134      If I am wrong, and it is incumbent upon me to make a finding about risks, I am not persuaded by the plaintiff’s submissions. I would have to find on a balance of probabilities that the risk of spinal injury, the frequency of injuries at large or the likelihood of injury resulting from being thrown over the handlebars are so high that an exception should be made to the principles that specific risks do not have to be identified in the face of a comprehensive exclusion of liability clause.

 

The plaintiff also argued that Whistler is liable under s. 8 of the Business Practices and Consumer Protection Act submitting Whistler engaged in unconscionable or deceptive acts or practices through a deliberate non-disclosure of relevant documents or information about the rate and severity of injuries at the Park. The Court found the plaintiff’s allegation of non-disclosure to be unsubstantiated, the Release to be comprehensive and, in the alternative, the risks of spinal injury not proven significant enough to depart from the established case law about exclusion of liability.

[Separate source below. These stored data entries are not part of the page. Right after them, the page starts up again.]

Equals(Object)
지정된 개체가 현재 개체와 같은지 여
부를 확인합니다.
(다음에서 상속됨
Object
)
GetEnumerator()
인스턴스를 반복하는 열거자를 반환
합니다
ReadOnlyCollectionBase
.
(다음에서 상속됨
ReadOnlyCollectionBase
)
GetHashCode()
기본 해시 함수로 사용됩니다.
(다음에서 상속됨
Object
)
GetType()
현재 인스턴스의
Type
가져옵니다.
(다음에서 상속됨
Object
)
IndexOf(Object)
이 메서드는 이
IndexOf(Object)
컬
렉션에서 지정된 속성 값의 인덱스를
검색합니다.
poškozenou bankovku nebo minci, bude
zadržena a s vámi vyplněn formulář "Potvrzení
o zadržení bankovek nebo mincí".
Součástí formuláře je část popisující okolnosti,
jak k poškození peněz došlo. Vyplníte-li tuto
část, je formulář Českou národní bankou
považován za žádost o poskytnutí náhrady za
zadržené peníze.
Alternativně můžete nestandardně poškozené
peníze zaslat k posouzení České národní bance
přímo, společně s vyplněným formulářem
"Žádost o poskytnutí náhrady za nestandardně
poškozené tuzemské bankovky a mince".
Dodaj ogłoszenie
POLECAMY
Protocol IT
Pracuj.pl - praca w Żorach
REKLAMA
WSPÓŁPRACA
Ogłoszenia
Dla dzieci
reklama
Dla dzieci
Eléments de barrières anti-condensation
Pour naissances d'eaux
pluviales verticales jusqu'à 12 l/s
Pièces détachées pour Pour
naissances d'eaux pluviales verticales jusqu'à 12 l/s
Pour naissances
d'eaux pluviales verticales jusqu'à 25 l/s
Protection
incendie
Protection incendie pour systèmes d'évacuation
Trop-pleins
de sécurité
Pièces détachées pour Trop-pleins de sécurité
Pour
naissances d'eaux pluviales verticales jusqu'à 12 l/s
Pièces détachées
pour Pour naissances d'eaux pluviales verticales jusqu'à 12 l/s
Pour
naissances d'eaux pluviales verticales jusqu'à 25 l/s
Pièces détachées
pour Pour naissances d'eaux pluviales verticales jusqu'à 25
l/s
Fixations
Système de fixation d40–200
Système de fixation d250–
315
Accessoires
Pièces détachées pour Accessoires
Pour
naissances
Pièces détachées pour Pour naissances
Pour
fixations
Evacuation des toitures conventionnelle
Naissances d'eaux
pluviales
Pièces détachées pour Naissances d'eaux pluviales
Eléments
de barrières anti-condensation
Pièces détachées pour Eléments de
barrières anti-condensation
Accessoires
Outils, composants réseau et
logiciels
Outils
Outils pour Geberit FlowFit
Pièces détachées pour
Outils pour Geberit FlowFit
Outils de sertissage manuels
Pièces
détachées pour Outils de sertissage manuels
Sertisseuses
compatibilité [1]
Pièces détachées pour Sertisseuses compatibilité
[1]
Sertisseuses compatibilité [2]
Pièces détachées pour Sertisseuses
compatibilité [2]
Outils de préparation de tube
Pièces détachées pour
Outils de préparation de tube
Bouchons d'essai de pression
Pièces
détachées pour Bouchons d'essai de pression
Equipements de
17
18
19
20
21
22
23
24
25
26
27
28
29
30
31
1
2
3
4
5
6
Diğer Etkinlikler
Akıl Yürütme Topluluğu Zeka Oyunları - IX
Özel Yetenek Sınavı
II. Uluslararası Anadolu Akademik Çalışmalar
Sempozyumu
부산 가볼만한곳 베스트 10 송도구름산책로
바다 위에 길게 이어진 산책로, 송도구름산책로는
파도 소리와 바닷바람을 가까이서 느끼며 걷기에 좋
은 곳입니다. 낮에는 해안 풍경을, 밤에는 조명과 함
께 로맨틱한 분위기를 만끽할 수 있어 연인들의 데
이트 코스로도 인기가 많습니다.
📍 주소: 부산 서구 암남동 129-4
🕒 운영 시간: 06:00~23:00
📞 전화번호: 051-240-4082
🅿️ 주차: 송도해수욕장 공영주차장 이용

The Court was satisfied on a balance of probabilities that Dr. Jamieson knowingly and voluntarily signed the Release in order to use the Park. That eliminated his claim under s. 8 of the Act. The Release adequately identified the risks of using the park. The Court was satisfied that Whistler had proven under the Act that it did not engage in any “oral, written, visual, descriptive or other representation” that had the “capability, tendency or effect of deceiving or misleading” its patrons.

Accordingly the Court found the Release is valid and enforceable, and effective to bar the plaintiff’s claim. The Court also found Whistler had proven it had not violated any provision of the Act. Therefore, Whistler was entitled to a declaration that Dr. Jamieson is bound by the terms and conditions of the Release he signed on June 28, 2009 thus precluding him from suing Whistler for any injury, loss, damage or expense he may have suffered as a result of the accident that took place on August 28, 2009 in the Park. The Court granted an Order dismissing his action.